I've been revising Theory of Computation for fun and this question has been nagging me for a while (funny never thought of it when I learnt Automata Theory in my undergrad). So "why" exactly do we study deterministic and non-deterministic finite automata (DFA/NFAs)? So here are some answers I came up with after soliloquing but still fail to see their overall contribution to the 'aha' moment:
- To study what they are and aren't capable of i.e. limitations
- Since they are the basic models of theoretical computation and would lay the foundation of other more capable models of computation.
- What makes them 'basic'? Is it that they have only one bit of storage and state transitions?
- Okay, so what? How does all this contribute to answer the question of computability? It seems Turing machines help understand this really well and there are 'lesser' models of computations like PDAs, DFA/NFAs/Regexes etc. But if one didn't know FAs what is it that they are missing out on?

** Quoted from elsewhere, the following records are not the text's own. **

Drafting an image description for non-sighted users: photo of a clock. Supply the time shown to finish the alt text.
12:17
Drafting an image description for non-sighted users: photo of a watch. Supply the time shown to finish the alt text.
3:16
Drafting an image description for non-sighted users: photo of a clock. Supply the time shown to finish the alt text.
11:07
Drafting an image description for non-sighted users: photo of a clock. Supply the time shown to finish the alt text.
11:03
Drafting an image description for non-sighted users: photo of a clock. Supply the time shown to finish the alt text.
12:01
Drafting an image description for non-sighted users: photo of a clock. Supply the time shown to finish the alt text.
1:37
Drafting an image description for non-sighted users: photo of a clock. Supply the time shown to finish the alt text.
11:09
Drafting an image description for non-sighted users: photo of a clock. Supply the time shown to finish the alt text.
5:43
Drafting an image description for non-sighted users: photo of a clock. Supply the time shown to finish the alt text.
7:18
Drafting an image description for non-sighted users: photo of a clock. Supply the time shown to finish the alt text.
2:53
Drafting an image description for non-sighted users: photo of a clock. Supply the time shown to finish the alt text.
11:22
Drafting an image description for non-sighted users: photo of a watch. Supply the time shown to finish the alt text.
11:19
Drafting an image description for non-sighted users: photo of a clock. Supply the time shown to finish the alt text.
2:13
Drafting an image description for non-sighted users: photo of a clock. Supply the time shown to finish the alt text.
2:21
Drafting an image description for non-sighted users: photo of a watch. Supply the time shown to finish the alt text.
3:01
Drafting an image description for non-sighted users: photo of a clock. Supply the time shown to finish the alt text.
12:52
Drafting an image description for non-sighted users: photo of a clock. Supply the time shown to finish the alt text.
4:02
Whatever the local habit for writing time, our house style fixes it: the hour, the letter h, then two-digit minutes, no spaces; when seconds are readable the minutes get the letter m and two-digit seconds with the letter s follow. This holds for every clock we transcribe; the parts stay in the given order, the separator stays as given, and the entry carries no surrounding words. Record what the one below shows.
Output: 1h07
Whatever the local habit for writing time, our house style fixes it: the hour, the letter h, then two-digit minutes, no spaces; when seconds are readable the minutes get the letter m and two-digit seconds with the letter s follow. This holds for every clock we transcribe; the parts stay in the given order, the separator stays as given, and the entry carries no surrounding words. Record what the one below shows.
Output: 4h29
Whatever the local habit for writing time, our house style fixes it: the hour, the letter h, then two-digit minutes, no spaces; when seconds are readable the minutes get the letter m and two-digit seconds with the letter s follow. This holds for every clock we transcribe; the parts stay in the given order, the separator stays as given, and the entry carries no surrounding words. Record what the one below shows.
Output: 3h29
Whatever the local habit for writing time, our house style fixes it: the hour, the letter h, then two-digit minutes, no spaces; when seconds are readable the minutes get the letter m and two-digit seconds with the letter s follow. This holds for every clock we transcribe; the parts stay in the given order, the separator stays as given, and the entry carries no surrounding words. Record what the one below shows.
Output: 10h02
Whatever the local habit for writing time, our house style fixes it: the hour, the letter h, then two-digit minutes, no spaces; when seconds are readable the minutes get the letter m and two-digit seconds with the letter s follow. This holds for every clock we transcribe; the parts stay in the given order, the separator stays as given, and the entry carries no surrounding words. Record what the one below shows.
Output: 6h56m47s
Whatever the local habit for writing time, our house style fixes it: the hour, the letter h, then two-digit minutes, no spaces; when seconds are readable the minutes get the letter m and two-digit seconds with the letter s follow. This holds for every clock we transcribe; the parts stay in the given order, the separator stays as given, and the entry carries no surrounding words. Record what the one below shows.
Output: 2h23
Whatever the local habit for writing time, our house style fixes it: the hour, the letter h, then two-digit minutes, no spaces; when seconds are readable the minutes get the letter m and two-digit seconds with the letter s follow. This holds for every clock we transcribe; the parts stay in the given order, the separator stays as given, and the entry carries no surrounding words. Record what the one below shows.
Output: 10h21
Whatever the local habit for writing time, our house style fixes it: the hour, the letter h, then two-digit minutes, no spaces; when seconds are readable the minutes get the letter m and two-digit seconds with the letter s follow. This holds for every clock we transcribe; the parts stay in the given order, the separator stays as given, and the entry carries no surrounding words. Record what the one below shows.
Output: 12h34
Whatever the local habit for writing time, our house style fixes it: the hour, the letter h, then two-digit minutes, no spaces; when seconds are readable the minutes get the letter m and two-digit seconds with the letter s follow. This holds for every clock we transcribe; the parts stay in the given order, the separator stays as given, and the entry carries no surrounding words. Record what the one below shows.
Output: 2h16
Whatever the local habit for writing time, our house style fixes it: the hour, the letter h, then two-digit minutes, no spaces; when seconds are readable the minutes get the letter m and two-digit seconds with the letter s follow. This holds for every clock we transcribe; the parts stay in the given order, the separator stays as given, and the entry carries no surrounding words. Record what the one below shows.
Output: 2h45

So although I 'get it' to some extent, I am unable to answer this question to myself? How best would you explain 'why study D/N-FAs'? What's the question they seek to answer? How does it help and why is it the first thing taught in Automata Theory?
PS: I'm aware of the various lexicographic applications and pattern matchers that can be implemented as such. However, I don't wish to know what it can be used for practically but what was their reason for use/invention/design during the culmination of studying the theory of computation. Historically speaking what led one to start with this and what 'aha' understanding is it supposed to lead to? If you were to explain their importance to CS students just beginning to study Automata Theory, how'd you do it?